Study questions:
[1] In the passage on Tennessee's 4th congressional district, who represented this area of Tennessee in Congress from 1947 to 1977?
[2] List every distillery named in the passage on Tennessee's 4th congressional district.

Reading passage:
•••

The 4th congressional district of Tennessee is a congressional district in southern Tennessee. It has been represented by Republican Scott DesJarlais since January 2011.

Current boundaries
The district lies mostly in the southern part of Middle Tennessee, but stretches into East Tennessee.
It is currently composed of the following counties: Bedford, Bledsoe, Franklin, Giles, Grundy, Lawrence, Lincoln, Marion, Meigs, Moore, Rhea, Rutherford, Sequatchie, and the vast majority of Warren.

Characteristics
Most of the district is rural, but many residents live in suburbs of Chattanooga and Nashville. The area is very hilly, and has many well-known geographical features related to its location on the Cumberland Plateau.

This part of Tennessee has several well-recognized distilleries such as Duck River, George Dickel, Southern Pride, and most famously the Jack Daniel's Distillery in Lynchburg.

The region encompasses many of Tennessee's higher education facilities, such as Middle Tennessee State University, Sewanee: The University of the South, and Bryan College.

Recent election results in statewide races 
Results Under Old Lines (2013-2023)

History
Throughout the 20th century, the 4th district took many different forms. Though, in most cases, it encompassed most of the rural area between Nashville and Knoxville.  It has often been the state's largest district in terms of area, and one of the largest east of the Mississippi River, because of low population density and the district's rural character.

For almost thirty years (1947-1977), this area of Tennessee was represented in Congress by Joe L. Evins. (Early in his political career, his district was numbered as the "5th", but that district was almost entirely in what became the 4th after the 1950s round of redistricting.) Evins' successor in Congress was future vice president Al Gore, Jr., who represented the 4th from 1977 to 1983.

The district's current configuration dates from he 1980 census, when Tennessee gained a new congressional seat. Parts of what were previously in the 1st, 2nd, 3rd, 4th, and 6th districts were combined to form a new 4th district.  Most of Gore's territory became the 6th district.

The new district took pieces of traditional heavily Republican East Tennessee and traditionally Democratic Middle Tennessee.  It was so large that it stretched across five of Tennessee's eight television markets (Nashville, Knoxville, Chattanooga, the Tri-Cities, as well as the Tennessee share of the Huntsville, Alabama, market). and five of the state's nine radio markets (the above-mentioned cities, plus Cookeville). This gave congressional races much of the feel of statewide races; candidates' advertising budgets sometimes rivaled those for governor and U.S. Senate. Open-seat races in this district were usually among the most-watched in the country.  However, the district's large size and lack of unifying influences make it very difficult to unseat an incumbent.  Consequently, the district's congressman was usually reckoned as a statewide figure, with a good chance for winning state office in the future.

•••

Recorded data:
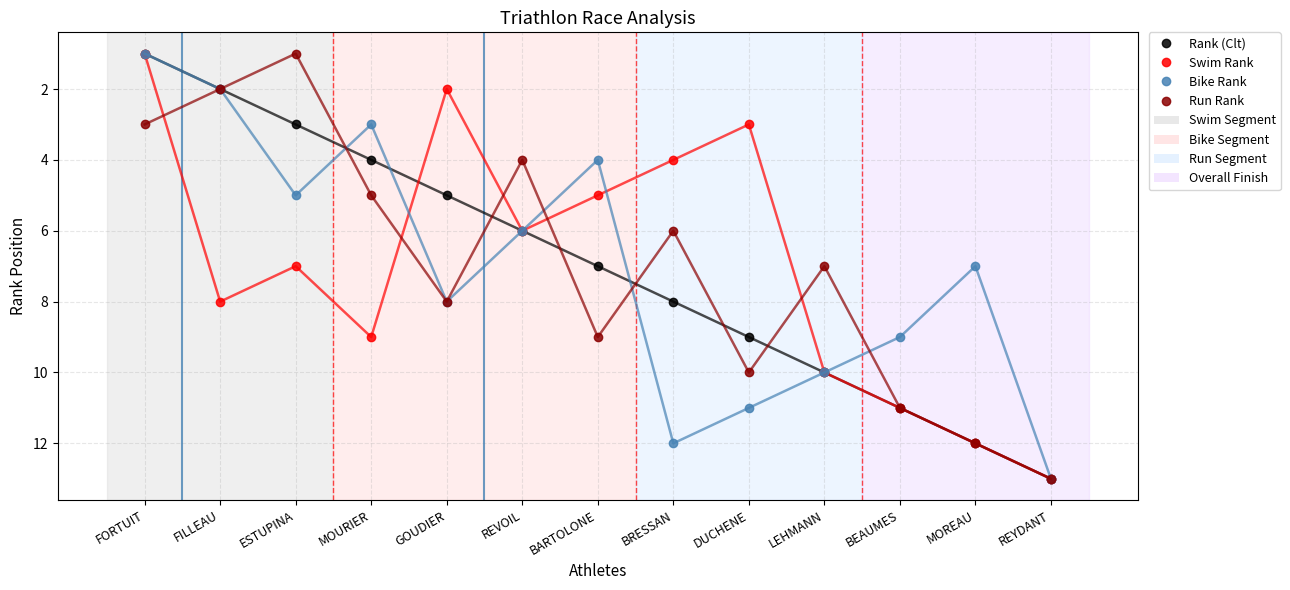

Which series changed the most between REVOIL and BEAUMES?

Run Rank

•••

Responses per task:
[1] Joe L. Evins

[2] Duck River, George Dickel, Southern Pride, Jack Daniel's Distillery